▶ Data records

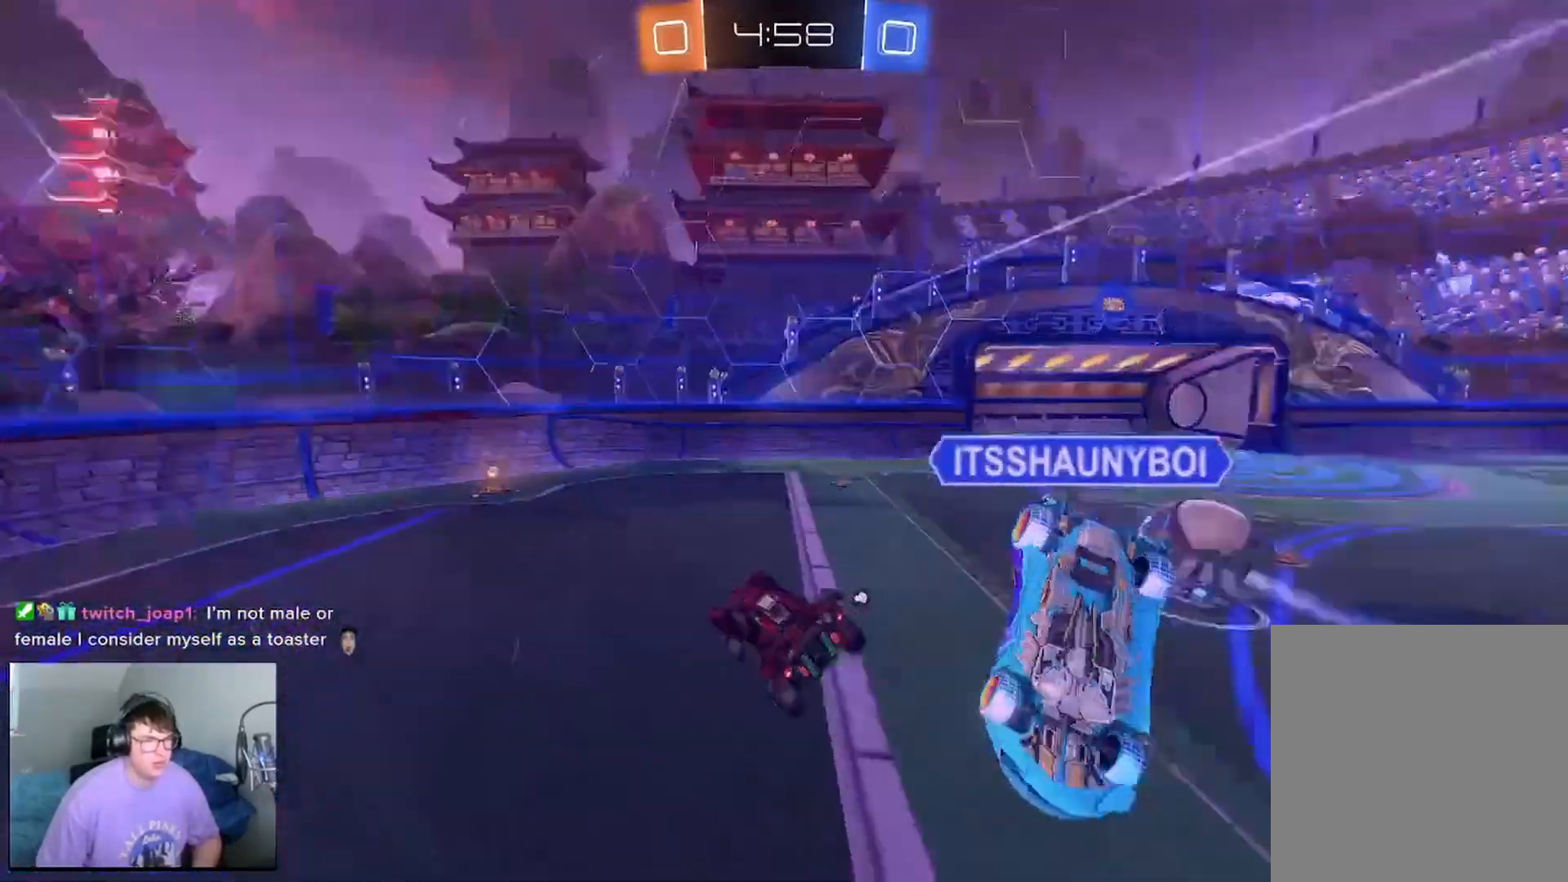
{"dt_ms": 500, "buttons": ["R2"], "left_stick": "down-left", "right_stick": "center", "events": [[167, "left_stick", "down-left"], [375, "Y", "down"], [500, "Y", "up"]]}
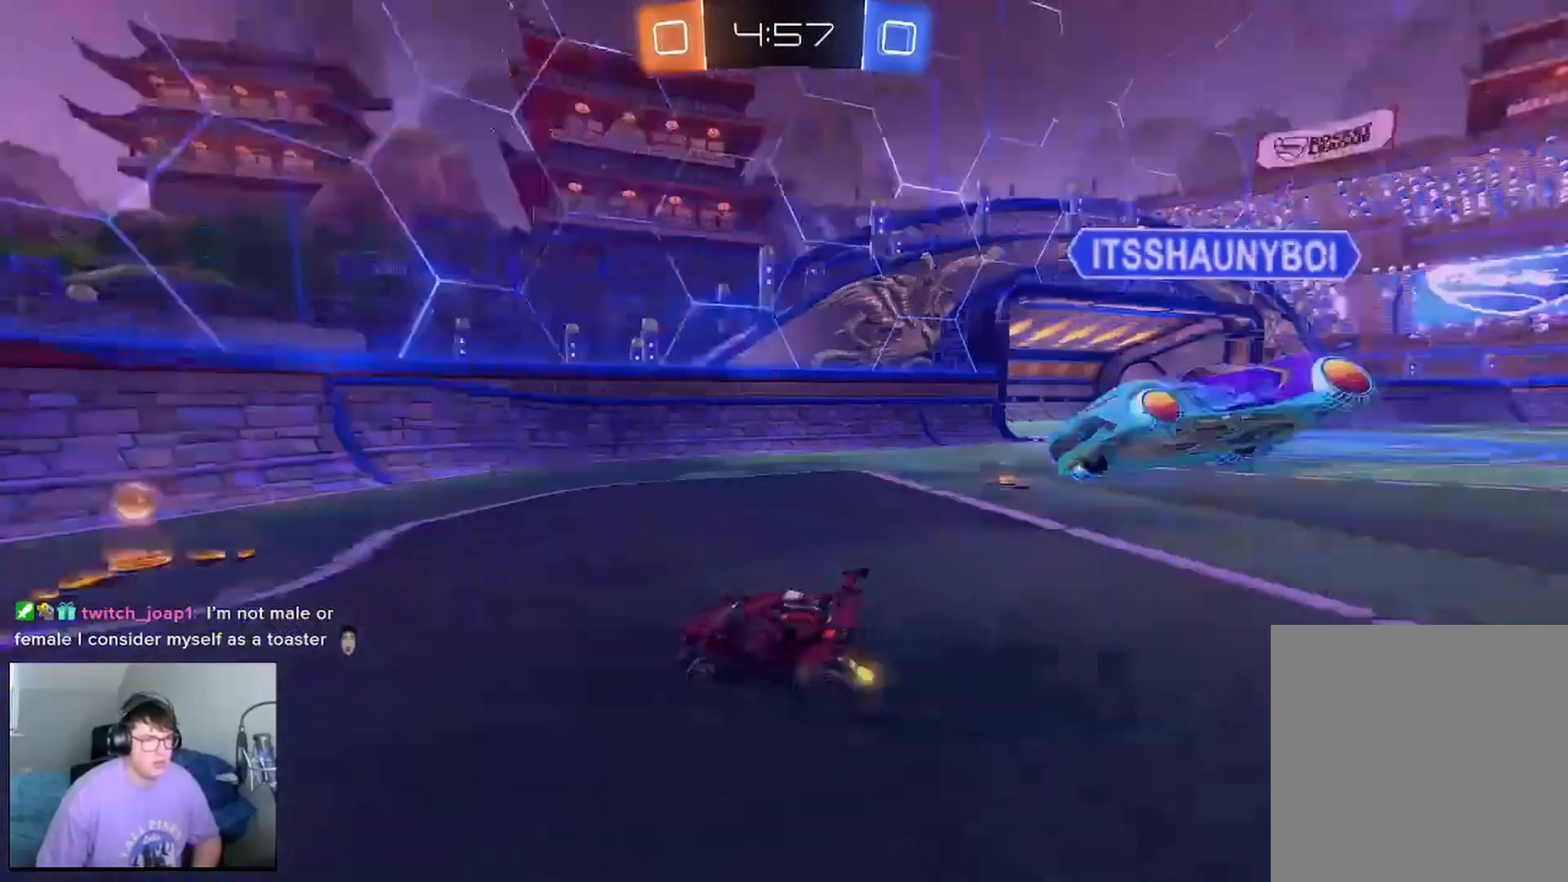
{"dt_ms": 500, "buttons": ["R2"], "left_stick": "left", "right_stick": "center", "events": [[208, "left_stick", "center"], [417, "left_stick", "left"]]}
...
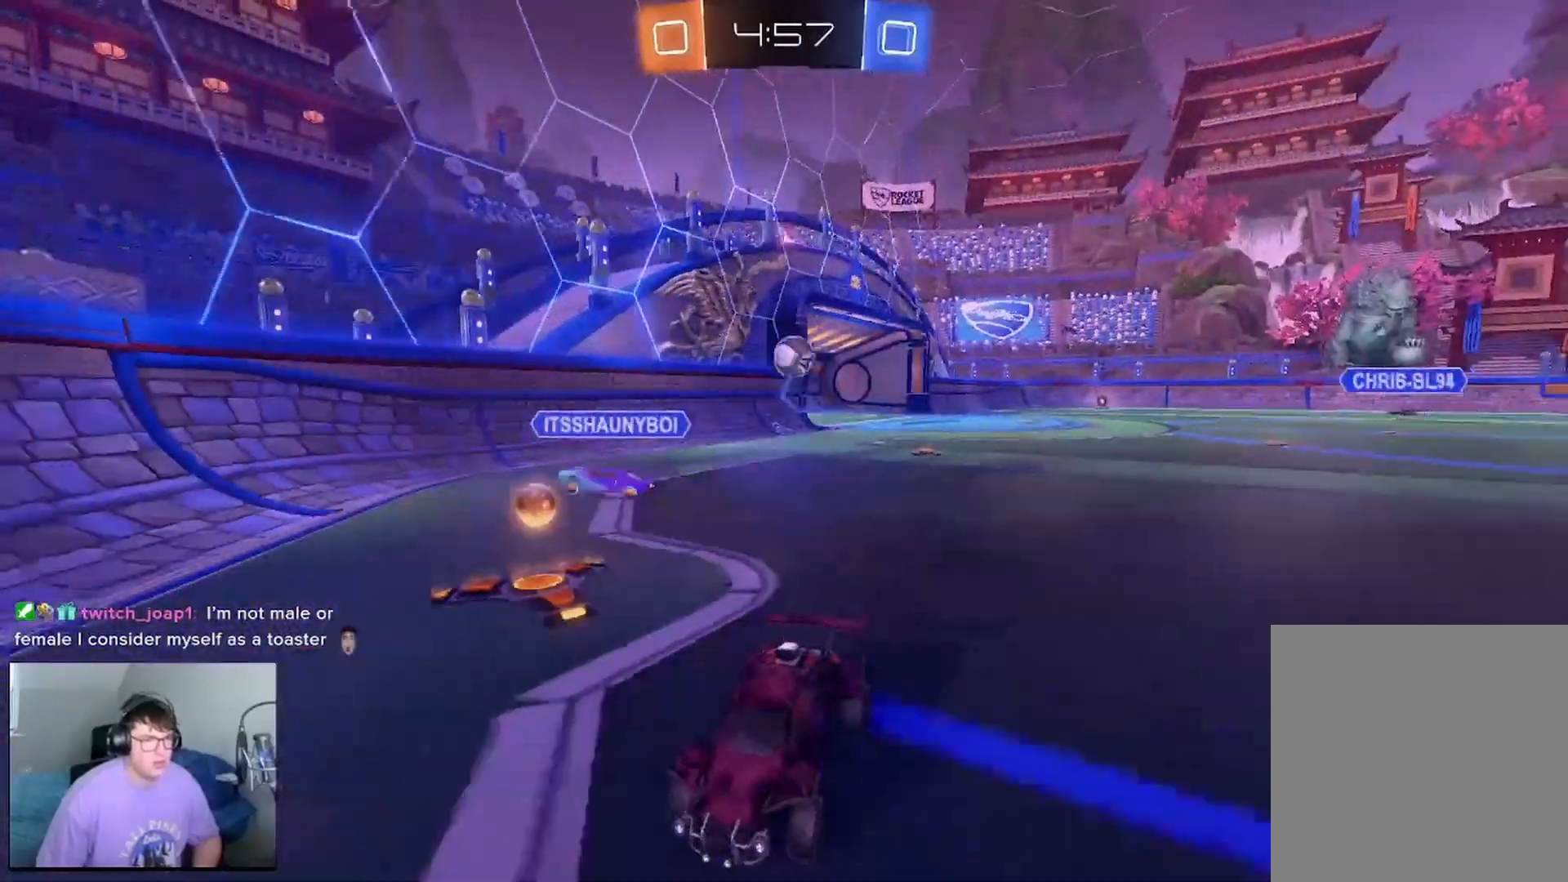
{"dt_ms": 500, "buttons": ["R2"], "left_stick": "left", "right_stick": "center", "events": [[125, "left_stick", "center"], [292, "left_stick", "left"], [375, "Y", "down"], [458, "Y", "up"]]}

▶ What the task requires
Check each line of the entries for the word "down". State how many lines hold it, and write nothing else.

▶ Answer space
2